Purchase Orders shall be accepted by Supplier, either by system confirmation or written confirmation. Unless otherwise agreed with Heartland Enterprises (Heartland), such confirmation shall occur within three (3) Business Days.

By acceptance of the Purchase Order, Supplier commits to deliver Materials and/or Services in accordance with the requirements and provisions of the Agreement. The Purchase Order is comprised by the provisions in;

  • Special Conditions, when referenced and attached in the Purchase Order
  • Unless superseded by any other Purchasing Terms, modified or amended, and referenced in the Purchase Order
  • Agreement Price and other compensation details attached to or included in the Purchase Order
  • Agreement Schedule and/or Agreement milestone Delivery Date(s) attached to or included in the Purchase Order

No modification of, or amendment to, the Purchase Order shall be binding for Heartland, unless agreed to in writing and specifically labeled as a modification or amendment. The terms and conditions of the Purchase Order shall be the only terms and conditions applicable hereto, and Heartland Enterprises hereby rejects any terms and conditions submitted by Supplier in any proposal or acknowledgement not modified or amended as specified above.

Unless otherwise agreed in writing, Supplier shall deliver in accordance with the revision of the requirement documents applicable at the date of Purchase Order acceptance.

Heartland shall ensure the adequacy of requirements prior to communication to the Supplier including requirements for:

The processes, products, and services to be provided including the identification of relevant technical data (e.g., specifications, drawings, process requirements, work instructions);

  • The approval of:
    • Products and services;
    • Methods, processes, and equipment;
    • The release of products and services;
    • Competence, including any required qualification of persons;
    • Suppliers’ interactions with the organization;
  • Control and monitoring of the external providers’ performance to be applied by the organization;
  • Verification or validation activities that the organization, or its customer, intends to perform at the external providers’ premises;
  • Design and development control;
  • Special requirements, critical items, or key characteristics;
  • Test, inspection, and verification (including production process verification);
  • The use of statistical techniques for product acceptance and related instructions for acceptance by the organization;
  • The need to:
    • Implement a quality management system;
    • Use customer-designated or approved external providers, including process sources (e.g., special processes);
    • Notify the organization of nonconforming processes, products, or services and obtain approval for their disposition;
    • Prevent the use of counterfeit parts;
    • Notify the organization of changes to processes, products, or services, including changes of their external providers or location of manufacture, and obtain the organization’s approval;
    • Flow down to external providers applicable requirements including customer requirements;
    • Provide test specimens for design approval, inspection/verification, investigation, or auditing;
    • Retain documented information, including retention periods and disposition requirements;
  • The right of access by the organization, their customer, and regulatory authorities to the applicable areas of facilities and to applicable documented information, at any level of the supply chain;
  • Ensuring that persons are aware of their:
    • Contribution to product or service conformity;
    • Contribution to product safety;
    • Importance of ethical behavior.

Supplier represents and warrants that the Services and Deliverables will (a) be of top industry standards, (b) be of the best materials and workmanship, (c) be new and of the best quality in every respect (unless otherwise specified in the Purchase Order); (d) comply with all laws, including those pertaining to manufacturing, supply and delivery, and meet or exceed the minimum standards required by any applicable governmental authorities; (e) are fit for the use intended, (f) are merchantable, (g) are free from all defects in design, workmanship, and material, and (h) are manufactured in strict accordance with the plans or specifications accepted by Purchaser and to the tolerance levels specified by Purchaser.
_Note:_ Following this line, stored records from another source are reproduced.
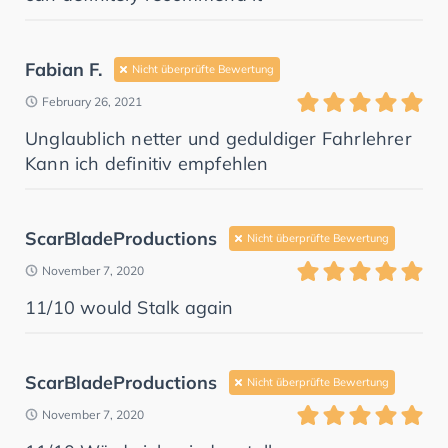
Fabian F.
Nicht überprüfte Bewertung
February 26, 2021
Unglaublich netter und geduldiger Fahrlehrer
Kann ich definitiv empfehlen
ScarBladeProductions
Nicht überprüfte Bewertung
November 7, 2020
11/10 would Stalk again
ScarBladeProductions
Nicht überprüfte Bewertung
November 7, 2020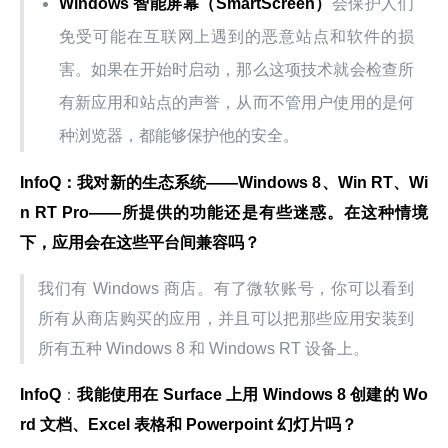
Windows 智能屏幕（SmartScreen）
会保护人们
免受可能在互联网上遇到的恶意站点和软件的损
害。如果在开始时启动，那么这项技术就会检查所
有新应用和站点的声誉，从而不管用户使用的是何
种浏览器，都能够保护他的安全。
InfoQ：我对新的生态系统——Windows 8、Win RT、Wi
n RT Pro——所提供的功能还是有些迷惑。在这种情境
下，应用会在这些平台间兼容吗？
我们有 Windows 商店。有了微软账号，你可以看到
所有从商店购买的应用，并且可以把那些应用安装到
所有五种 Windows 8 和 Windows RT 设备上。
InfoQ
：
我能使用在 Surface 上用 Windows 8 创建的 Wo
rd 文档、Excel 表格和 Powerpoint 幻灯片吗？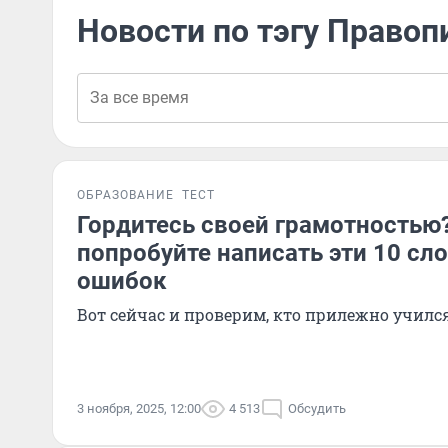
Новости по тэгу Правоп
ОБРАЗОВАНИЕ
ТЕСТ
Гордитесь своей грамотностью?
попробуйте написать эти 10 сл
ошибок
Вот сейчас и проверим, кто прилежно училс
3 ноября, 2025, 12:00
4 513
Обсудить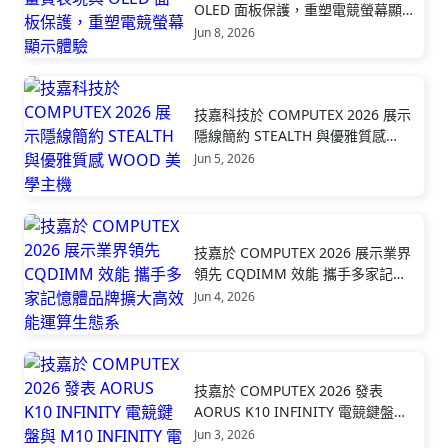
OLED 面板保護，重塑電競螢幕顯
示體驗
Jun 8, 2026
技嘉科技於 COMPUTEX 2026 展示
隱線簡約 STEALTH 與優雅質感
WOOD 美學主機
Jun 5, 2026
技嘉於 COMPUTEX 2026 展示業界
領先 CQDIMM 效能 攜手多家記憶
體品牌擴大高效能運算生態系
Jun 4, 2026
技嘉於 COMPUTEX 2026 發表
AORUS K10 INFINITY 電競鍵盤與
M10 INFINITY 電競滑鼠
Jun 3, 2026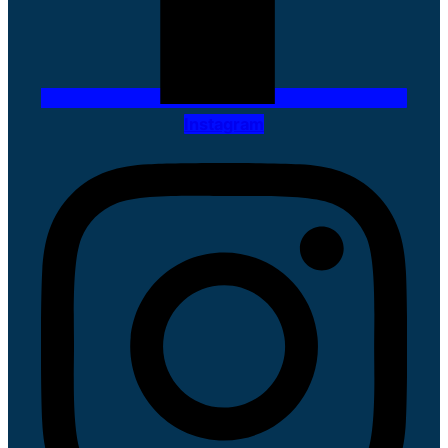
Instagram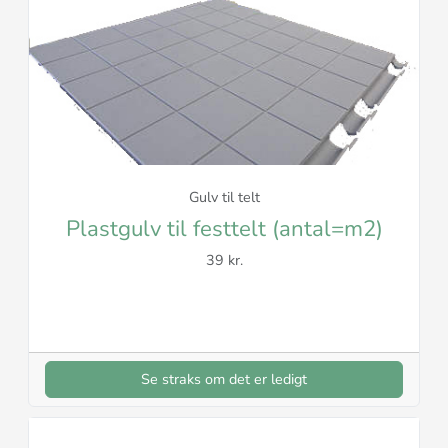
Gulv til telt
Plastgulv til festtelt (antal=m2)
39 kr.
Se straks om det er ledigt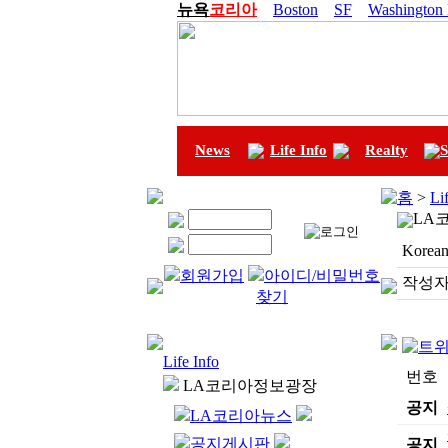
뉴욕
코리아
Boston
SF
Washington
News
Life Info
Realty
S
홈
>
Li
LA
Korean
회원가입
아이디/비밀번호
작성자
찾기
Life Info
번호
LA코리아정보광장
공지
LA코리아뉴스
공지게시판
공지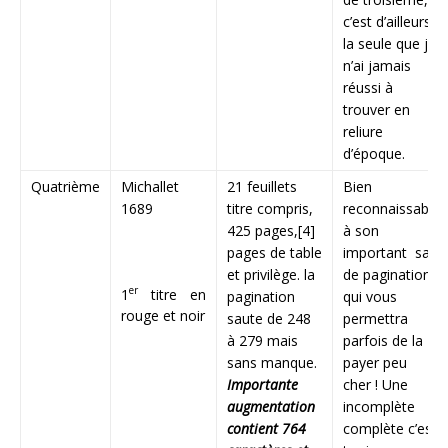
c’est d’ailleurs
la seule que je
n’ai jamais
réussi à
trouver en
reliure
d’époque.
Quatrième
Michallet
21 feuillets
Bien
1689
titre compris,
reconnaissable
425 pages,[4]
à son
pages de table
important saut
et privilège. la
de pagination,
er
1
titre en
pagination
qui vous
rouge et noir
saute de 248
permettra
à 279 mais
parfois de la
sans manque.
payer peu
Importante
cher ! Une
augmentation
incomplète
contient 764
complète c’est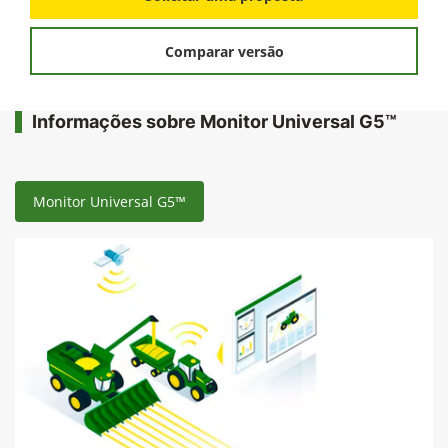
Comparar versão
Informações sobre Monitor Universal G5™
Monitor Universal G5™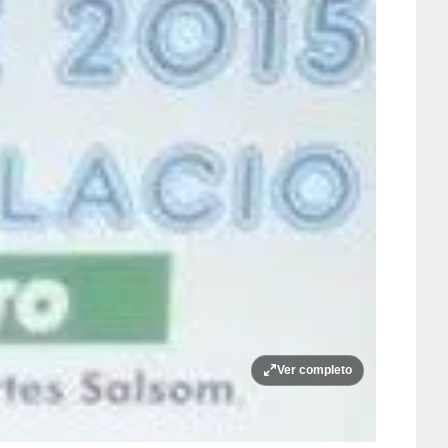
Ver completo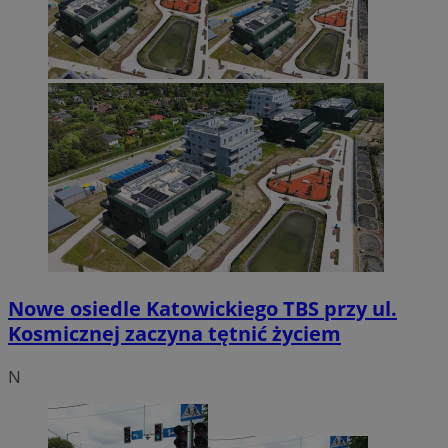
Nowe osiedle Katowickiego TBS przy ul.
Kosmicznej zaczyna tętnić życiem
N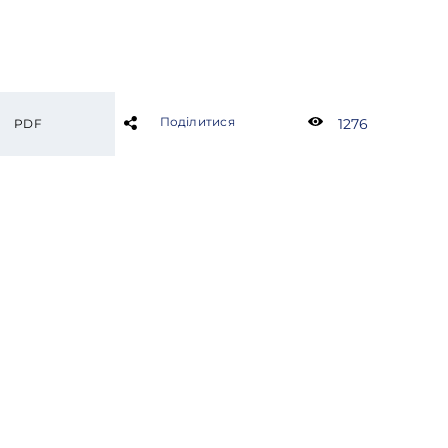
Поділитися
1276
PDF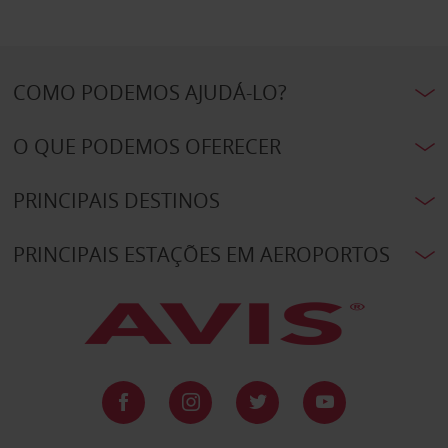
COMO PODEMOS AJUDÁ-LO?
O QUE PODEMOS OFERECER
PRINCIPAIS DESTINOS
PRINCIPAIS ESTAÇÕES EM AEROPORTOS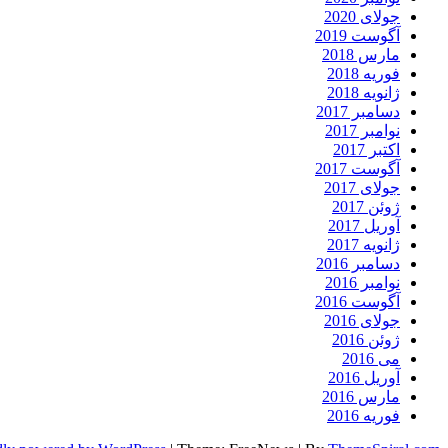
جولای 2020
آگوست 2019
مارس 2018
فوریه 2018
ژانویه 2018
دسامبر 2017
نوامبر 2017
اکتبر 2017
آگوست 2017
جولای 2017
ژوئن 2017
آوریل 2017
ژانویه 2017
دسامبر 2016
نوامبر 2016
آگوست 2016
جولای 2016
ژوئن 2016
می 2016
آوریل 2016
مارس 2016
فوریه 2016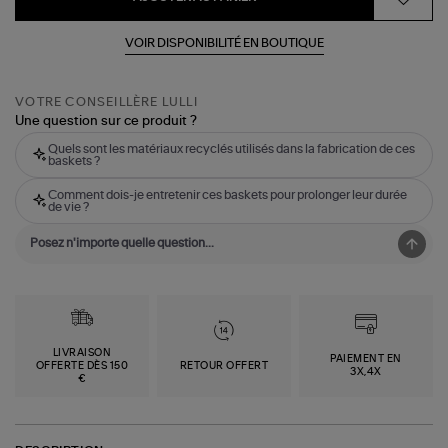
VOIR DISPONIBILITÉ EN BOUTIQUE
VOTRE CONSEILLÈRE LULLI
Une question sur ce produit ?
Quels sont les matériaux recyclés utilisés dans la fabrication de ces
baskets ?
Comment dois-je entretenir ces baskets pour prolonger leur durée
de vie ?
LIVRAISON
PAIEMENT EN
OFFERTE DÈS 150
RETOUR OFFERT
3X,4X
€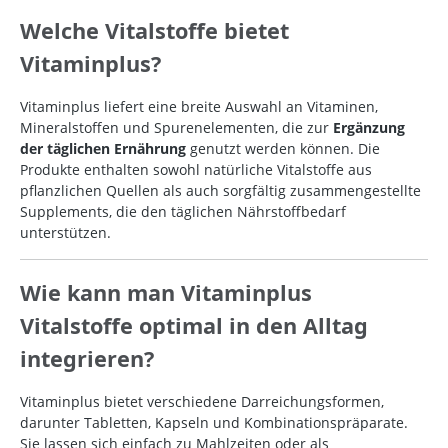
Welche Vitalstoffe bietet
Vitaminplus?
Vitaminplus liefert eine breite Auswahl an Vitaminen,
Mineralstoffen und Spurenelementen, die zur
Ergänzung
der täglichen Ernährung
genutzt werden können. Die
Produkte enthalten sowohl natürliche Vitalstoffe aus
pflanzlichen Quellen als auch sorgfältig zusammengestellte
Supplements, die den täglichen Nährstoffbedarf
unterstützen.
Wie kann man Vitaminplus
Vitalstoffe optimal in den Alltag
integrieren?
Vitaminplus bietet verschiedene Darreichungsformen,
darunter Tabletten, Kapseln und Kombinationspräparate.
Sie lassen sich einfach zu Mahlzeiten oder als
Supplier further agrees to repair to like new condition, reperform, refund, or replace, in Purchaser’s sole discretion, and at Supplier’s sole cost, any Deliverables, Services, or workmanship which will be found to be defective within eighteen (18) months after delivery or performance, or at Purchaser’s option, to reimburse Purchaser for its cost of remedying such defects or non-compliance. All costs and damages incurred by Purchaser in connection with defective or non-complying Deliverables shipped or delivered and/or Services or workmanship performed by Supplier, including the cost of returning any Deliverables and/or the reperformance of any Services, will be the responsibility of Supplier. Supplier’s agreement to replace defective Deliverables and/or reperform defective Services or workmanship will be cumulative of all other remedies available to Purchaser, whether under this Agreement, any Purchase Order, or at law or equity.

Supplier shall defend, indemnify, release and hold harmless Heartland, its officers, agents, and employee’s from and against all liabilities, claims, or demands whether arising in tort, contract, or otherwise for injuries or damages to any person or property arising out of or in connection with purchase orders except to the extent caused by Heartland’s negligence or willful misconduct.

Supplier shall hold all drawings, prints, product specification, and any other product details as proprietary and confidential.